Tech Tips: Two-Sample Means Test

To conduct a $t$-test for a claim involving the comparison of two population means based on the means seen in two independent samples, we use the t.test() function, but with different arguments than those supplied to do a one-sample means test.

R: consider the following example:

Suppose you are interested in comparing, by gender, scores on a certain test. The results of the test for two samples -- one of women, and one of men -- are entered into R as vectors, as shown below. (Note, the max score is 150). Suppose also that we know the populations involved are normally distributed.
```
> men = c(102,87,101,96,107,101,91,85,108,67,85,82)
> women = c(73,81,111,109,143,95,92,120,93,89,119,79,90,126,62,92,77,106,105,111)
```
We would like to make the assumption that the variances for the scores of men and women are the same, so we ensure that the sample data does not provide any evidence to the contrary. We do this in the usual, way -- with an $F$-test.
```
> sd(men)
[1] 12.0705
> sd(women)
[1] 19.94802
> dfn = length(women) - 1
> dfd = length(men) - 1
> F = var(women)/var(men)
> p.value = 2*(1-pf(F,dfn,dfd))
> p.value
[1] 0.09132068
```
Alternatively (and much more simply), we could use R's built in test for variance:
```
> var.test(men,women,alternative="two.sided")

    F test to compare two variances

data:  men and women
F = 0.36614, num df = 11, denom df = 19, p-value = 0.09132
alternative hypothesis: true ratio of variances is not equal to 1
95 percent confidence interval:
 0.1324438 1.1873394
sample estimates:
ratio of variances
          0.366143
```
Seeing a $p$-value greater than $\alpha = 0.05$, we have no evidence the variances are different, and proceed with a pooled $t$-test:
```
> t.test(x=men, y=women, alternative="two.sided", conf.level=0.95, var.equal=TRUE)

    Two Sample t-test

data:  men and women
t = -0.93758, df = 30, p-value = 0.3559
alternative hypothesis: true difference in means is not equal to 0
95 percent confidence interval:
 -19.016393   7.049727
sample estimates:
mean of x mean of y
 92.66667  98.65000
```
Noting the $p$-value of $0.3559$ is greater than the typical significance level of $\alpha = 0.05$, we fail to reject the null hypothesis. There is no significant evidence of a difference in the scores of men versus those of women on this test.

In the event that one is testing dependent/paired data, the t.test function can be used with as well. Simply set the paired argument to true.

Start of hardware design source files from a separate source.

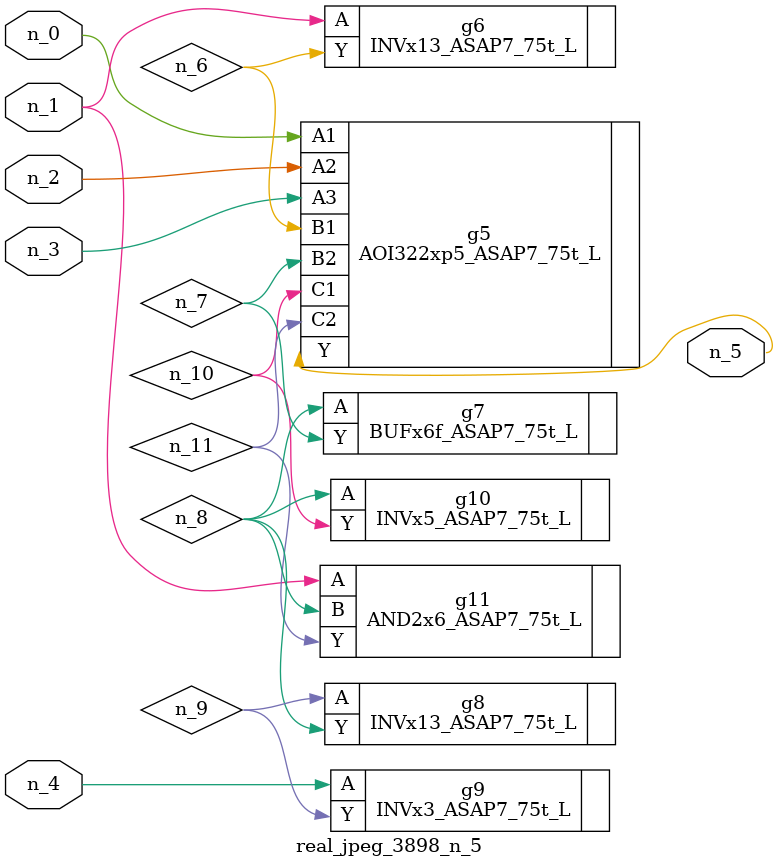
<source format=v>
module real_jpeg_3898_n_5 (n_4, n_0, n_1, n_2, n_3, n_5);

input n_4;
input n_0;
input n_1;
input n_2;
input n_3;

output n_5;

wire n_8;
wire n_11;
wire n_6;
wire n_7;
wire n_10;
wire n_9;

AOI322xp5_ASAP7_75t_L g5 ( 
.A1(n_0),
.A2(n_2),
.A3(n_3),
.B1(n_6),
.B2(n_7),
.C1(n_10),
.C2(n_11),
.Y(n_5)
);

INVx13_ASAP7_75t_L g6 ( 
.A(n_1),
.Y(n_6)
);

AND2x6_ASAP7_75t_L g11 ( 
.A(n_1),
.B(n_8),
.Y(n_11)
);

INVx3_ASAP7_75t_L g9 ( 
.A(n_4),
.Y(n_9)
);

BUFx6f_ASAP7_75t_L g7 ( 
.A(n_8),
.Y(n_7)
);

INVx5_ASAP7_75t_L g10 ( 
.A(n_8),
.Y(n_10)
);

INVx13_ASAP7_75t_L g8 ( 
.A(n_9),
.Y(n_8)
);


endmodule
</source>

As an example, suppose one wanted to test the efficacy of a drug designed to reduce resting heart rates in beats per minute. The resting heart rates of 16 individuals are measured. They are then treated with the drug, and their hearts are again measured. The results are entered into two vectors in R as shown below:
```
> rate.before = c(52,66,89,87,89,72,66,65,49,62,70,52,75,63,65,61)
> rate.after = c(51,66,71,73,70,68,60,51,40,57,65,53,64,56,60,59)
```
Noting that each "before" measurement is paired with some "after" measurement, we conduct a paired $t$-test by executing the following:
```
> t.test(x=rate.after, y=rate.before,alternative="less",conf.level=0.95,paired=TRUE)
```
To produce the following results:
```
        Paired t-test

data:  rate.after and rate.before
t = -4.8011, df = 15, p-value = 0.0001167
alternative hypothesis: true difference in means is less than 0
95 percent confidence interval:
      -Inf -4.721833
sample estimates:
mean of the differences
                -7.4375
```
Noting the very small $p$-value, we have significant evidence that the heart rates are lower after treatment.